Agricultural trade and a free trade agreement with the United Kingdom are on the agenda for trade minister David Parker on his visit to Europe this week.
The rules-based multilateral trading system, including the World Trade Organisation (WTO), is more important than ever for international trade.
Chapman Tripp says the system is under significant stress and its rules need to be updated to reflect innovation and global disruption.
“There needs to be an update to the rule book to address reform on new issues that weren’t part of the global trading system when the rules were written, such as digitalisation, climate change and sustainable development,” says Chapman Tripp international trade expert and partner Daniel Kalderimis.
In this year’s International Trade – Trends and Insights publication, the firm took stock of international trade in 2019 and looks ahead to 2020.

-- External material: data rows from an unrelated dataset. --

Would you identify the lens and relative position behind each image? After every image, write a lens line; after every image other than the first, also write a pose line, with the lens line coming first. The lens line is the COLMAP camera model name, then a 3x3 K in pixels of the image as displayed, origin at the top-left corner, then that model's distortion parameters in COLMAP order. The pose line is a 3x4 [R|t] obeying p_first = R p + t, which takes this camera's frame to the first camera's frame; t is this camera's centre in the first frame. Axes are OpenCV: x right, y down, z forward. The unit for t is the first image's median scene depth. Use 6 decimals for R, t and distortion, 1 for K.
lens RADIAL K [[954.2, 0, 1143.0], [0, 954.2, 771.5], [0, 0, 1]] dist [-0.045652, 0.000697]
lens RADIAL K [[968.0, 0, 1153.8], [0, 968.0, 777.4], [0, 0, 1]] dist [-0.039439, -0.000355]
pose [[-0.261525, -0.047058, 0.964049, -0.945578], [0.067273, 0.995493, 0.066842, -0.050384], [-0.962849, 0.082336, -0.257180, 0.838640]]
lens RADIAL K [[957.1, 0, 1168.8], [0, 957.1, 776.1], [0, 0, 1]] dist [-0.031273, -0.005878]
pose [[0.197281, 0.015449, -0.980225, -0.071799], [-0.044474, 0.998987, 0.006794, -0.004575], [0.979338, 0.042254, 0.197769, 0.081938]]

Uncertainty and disruption are key themes with the most immediate area of concern being the future functioning of the WTO’s dispute settlement system. As of December 10 the Appellate Body ceased to function because it had insufficient members to hear an appeal.
That is because of disagreements over its operation that have led the US to block the reappointment or appointment of members.
“This is an issue of significant concern for New Zealand. As a small, export-dependent country we rely on legal rules and processes to advance and defend our interests.”
New Zealand is particularly vulnerable to global economic shifts,” Kalderimis said. “Fortunately, commodity prices for our key exports have remained reasonably strong to date despite global uncertainty.
“We are also an innovation hub and that gives us good reason to be optimistic.”
Despite the uncertainty, there were success stories and positive and exciting developments in 2019, he says.
These include the conclusion of the NZ-China Free Trade Agreement upgrade, talks initiated on a climate change and trade agreement, the digital economic partnership with Singapore and Chile, and continued success on the world stage for ground breaking New Zealand companies.